That's right - it's probably not on your calendar, but as of 2004, there is an official "National Day of the Horse", and that day is today, December 13th. Having grown up utterly horse-crazy (like 90% of adolescent girls) I find such a day of remembrance and appreciation very much well-deserved, and no doubt centuries overdue - human-kind simply wouldn't be where it is without the strength, speed, willingness, and impeccable grace of the horse.
The illustrations above I created in 2003 for a website devoted to the history of Frank T. Hopkins: fabled cowboy, endurance rider, and champion of the Spanish Mustang breed. While history rightly credits Spanish explorers with introducing the horse to the New World (and simultaneously forever changing Native American culture), a more accurate term for this action would be re-introduction. The evolution of the horse actually happened largely throughout the North American continent, just after the massive extinction at the end of the Cretaceous period (the one credited with wiping out our dear dinosaurian friends).
Roughly 54 million years ago, mere dog-sized Mesohippus slowly emerged from the forest and began sizing-up it's petit frame, lengthening it's limbs, eliminating most of it's toes (from 5 down to 1 per foot), and remodeling the structure of it's teeth, to handle the tough, fibrous new grasses of the expanding Great Plains. Eventually, the little woods-browser became what we know as Equus (a genus that would continue to evolve for many more millions of years) and the first horses made their way to Asia (along with various other American megafauna) via long-since-dissolved land bridges. Then, about 12,000 years ago (the end of the Pleistocene), for reasons still debated, Equus disappeared from North and South America, leaving it's Asian transplants to continue their development, and eventually intersect with the ancestors of modern humans. It would take those Spanish Conquistadores back in the late 1400s, crossing the oceans with domesticated animals in their ship's holds, to finally reintroduce the horse to it's indiginous continent of the New World.

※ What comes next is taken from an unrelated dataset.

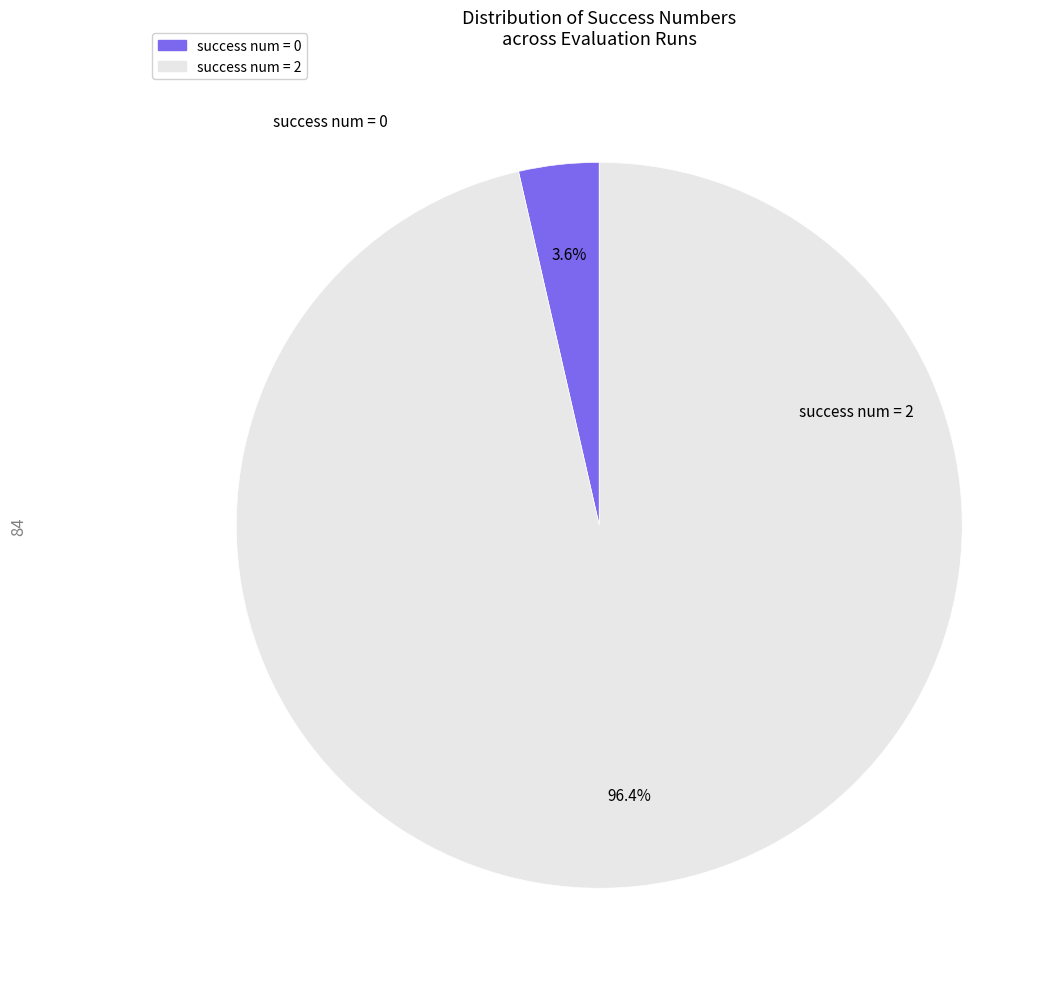

Is there a majority slice in this chart?

Yes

The chart above is a visual comparison of today's Spanish Mustang next to two classic breed types: the Arabian Horse and the Quarter Horse. Compact, a touch coarse, and exhibiting a proportionately larger, more primitive head than his cousins, the Spanish Mustang reflects the same balanced but rugged anatomy that carried his ancestors through ice ages, extinctions, and much of human civilization - with strength, speed, and impeccable grace.